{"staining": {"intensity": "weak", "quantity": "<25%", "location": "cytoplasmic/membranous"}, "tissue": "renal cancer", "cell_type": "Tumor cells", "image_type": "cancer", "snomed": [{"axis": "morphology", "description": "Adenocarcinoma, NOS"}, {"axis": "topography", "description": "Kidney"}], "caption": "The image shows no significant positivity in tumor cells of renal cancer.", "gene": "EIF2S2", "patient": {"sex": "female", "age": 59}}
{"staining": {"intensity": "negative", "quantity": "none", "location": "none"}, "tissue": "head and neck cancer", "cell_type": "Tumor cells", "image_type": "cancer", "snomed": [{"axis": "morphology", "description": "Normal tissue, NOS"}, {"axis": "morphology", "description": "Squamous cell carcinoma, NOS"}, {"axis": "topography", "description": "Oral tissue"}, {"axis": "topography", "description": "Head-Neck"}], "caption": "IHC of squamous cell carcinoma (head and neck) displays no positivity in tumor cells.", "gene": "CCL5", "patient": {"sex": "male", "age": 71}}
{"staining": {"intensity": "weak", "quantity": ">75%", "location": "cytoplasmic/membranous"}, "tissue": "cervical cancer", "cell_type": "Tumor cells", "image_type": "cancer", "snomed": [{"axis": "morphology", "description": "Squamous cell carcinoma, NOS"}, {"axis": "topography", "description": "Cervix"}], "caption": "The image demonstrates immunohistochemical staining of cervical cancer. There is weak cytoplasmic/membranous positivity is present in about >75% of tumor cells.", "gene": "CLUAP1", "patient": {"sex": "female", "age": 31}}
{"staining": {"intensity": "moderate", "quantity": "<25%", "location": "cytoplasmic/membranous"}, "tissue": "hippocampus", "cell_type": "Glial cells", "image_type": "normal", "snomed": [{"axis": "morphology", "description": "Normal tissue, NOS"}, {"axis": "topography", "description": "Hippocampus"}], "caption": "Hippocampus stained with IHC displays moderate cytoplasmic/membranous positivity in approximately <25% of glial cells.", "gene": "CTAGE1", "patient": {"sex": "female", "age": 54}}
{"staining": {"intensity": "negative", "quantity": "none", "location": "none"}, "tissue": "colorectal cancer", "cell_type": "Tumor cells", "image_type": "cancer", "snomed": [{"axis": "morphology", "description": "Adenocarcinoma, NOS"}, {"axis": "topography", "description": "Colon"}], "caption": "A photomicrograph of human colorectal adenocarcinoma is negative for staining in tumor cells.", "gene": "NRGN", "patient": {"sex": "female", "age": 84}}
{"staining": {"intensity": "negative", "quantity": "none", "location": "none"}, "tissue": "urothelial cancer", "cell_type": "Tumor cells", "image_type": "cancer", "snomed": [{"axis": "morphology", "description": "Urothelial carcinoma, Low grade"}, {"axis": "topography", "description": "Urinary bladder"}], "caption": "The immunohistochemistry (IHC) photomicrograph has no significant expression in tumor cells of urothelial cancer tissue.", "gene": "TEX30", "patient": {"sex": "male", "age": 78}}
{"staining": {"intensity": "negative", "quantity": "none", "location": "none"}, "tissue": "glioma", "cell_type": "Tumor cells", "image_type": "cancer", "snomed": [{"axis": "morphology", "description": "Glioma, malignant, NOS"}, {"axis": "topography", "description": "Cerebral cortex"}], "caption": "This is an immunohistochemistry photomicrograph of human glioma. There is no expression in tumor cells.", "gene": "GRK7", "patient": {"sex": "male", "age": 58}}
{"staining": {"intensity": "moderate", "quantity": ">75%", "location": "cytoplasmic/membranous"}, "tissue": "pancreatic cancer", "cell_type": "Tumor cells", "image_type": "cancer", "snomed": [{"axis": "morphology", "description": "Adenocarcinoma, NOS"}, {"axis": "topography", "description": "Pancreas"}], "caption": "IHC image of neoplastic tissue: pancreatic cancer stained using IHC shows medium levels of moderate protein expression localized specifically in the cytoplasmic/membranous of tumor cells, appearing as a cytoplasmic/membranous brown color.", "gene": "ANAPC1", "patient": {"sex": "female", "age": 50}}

——

— WORK TO COMPLETE —
An exact copy of every line above is needed.

— RESULT OF THE TASK —
{"staining": {"intensity": "weak", "quantity": "<25%", "location": "cytoplasmic/membranous"}, "tissue": "renal cancer", "cell_type": "Tumor cells", "image_type": "cancer", "snomed": [{"axis": "morphology", "description": "Adenocarcinoma, NOS"}, {"axis": "topography", "description": "Kidney"}], "caption": "The image shows no significant positivity in tumor cells of renal cancer.", "gene": "EIF2S2", "patient": {"sex": "female", "age": 59}}
{"staining": {"intensity": "negative", "quantity": "none", "location": "none"}, "tissue": "head and neck cancer", "cell_type": "Tumor cells", "image_type": "cancer", "snomed": [{"axis": "morphology", "description": "Normal tissue, NOS"}, {"axis": "morphology", "description": "Squamous cell carcinoma, NOS"}, {"axis": "topography", "description": "Oral tissue"}, {"axis": "topography", "description": "Head-Neck"}], "caption": "IHC of squamous cell carcinoma (head and neck) displays no positivity in tumor cells.", "gene": "CCL5", "patient": {"sex": "male", "age": 71}}
{"staining": {"intensity": "weak", "quantity": ">75%", "location": "cytoplasmic/membranous"}, "tissue": "cervical cancer", "cell_type": "Tumor cells", "image_type": "cancer", "snomed": [{"axis": "morphology", "description": "Squamous cell carcinoma, NOS"}, {"axis": "topography", "description": "Cervix"}], "caption": "The image demonstrates immunohistochemical staining of cervical cancer. There is weak cytoplasmic/membranous positivity is present in about >75% of tumor cells.", "gene": "CLUAP1", "patient": {"sex": "female", "age": 31}}
{"staining": {"intensity": "moderate", "quantity": "<25%", "location": "cytoplasmic/membranous"}, "tissue": "hippocampus", "cell_type": "Glial cells", "image_type": "normal", "snomed": [{"axis": "morphology", "description": "Normal tissue, NOS"}, {"axis": "topography", "description": "Hippocampus"}], "caption": "Hippocampus stained with IHC displays moderate cytoplasmic/membranous positivity in approximately <25% of glial cells.", "gene": "CTAGE1", "patient": {"sex": "female", "age": 54}}
{"staining": {"intensity": "negative", "quantity": "none", "location": "none"}, "tissue": "colorectal cancer", "cell_type": "Tumor cells", "image_type": "cancer", "snomed": [{"axis": "morphology", "description": "Adenocarcinoma, NOS"}, {"axis": "topography", "description": "Colon"}], "caption": "A photomicrograph of human colorectal adenocarcinoma is negative for staining in tumor cells.", "gene": "NRGN", "patient": {"sex": "female", "age": 84}}
{"staining": {"intensity": "negative", "quantity": "none", "location": "none"}, "tissue": "urothelial cancer", "cell_type": "Tumor cells", "image_type": "cancer", "snomed": [{"axis": "morphology", "description": "Urothelial carcinoma, Low grade"}, {"axis": "topography", "description": "Urinary bladder"}], "caption": "The immunohistochemistry (IHC) photomicrograph has no significant expression in tumor cells of urothelial cancer tissue.", "gene": "TEX30", "patient": {"sex": "male", "age": 78}}
{"staining": {"intensity": "negative", "quantity": "none", "location": "none"}, "tissue": "glioma", "cell_type": "Tumor cells", "image_type": "cancer", "snomed": [{"axis": "morphology", "description": "Glioma, malignant, NOS"}, {"axis": "topography", "description": "Cerebral cortex"}], "caption": "This is an immunohistochemistry photomicrograph of human glioma. There is no expression in tumor cells.", "gene": "GRK7", "patient": {"sex": "male", "age": 58}}
{"staining": {"intensity": "moderate", "quantity": ">75%", "location": "cytoplasmic/membranous"}, "tissue": "pancreatic cancer", "cell_type": "Tumor cells", "image_type": "cancer", "snomed": [{"axis": "morphology", "description": "Adenocarcinoma, NOS"}, {"axis": "topography", "description": "Pancreas"}], "caption": "IHC image of neoplastic tissue: pancreatic cancer stained using IHC shows medium levels of moderate protein expression localized specifically in the cytoplasmic/membranous of tumor cells, appearing as a cytoplasmic/membranous brown color.", "gene": "ANAPC1", "patient": {"sex": "female", "age": 50}}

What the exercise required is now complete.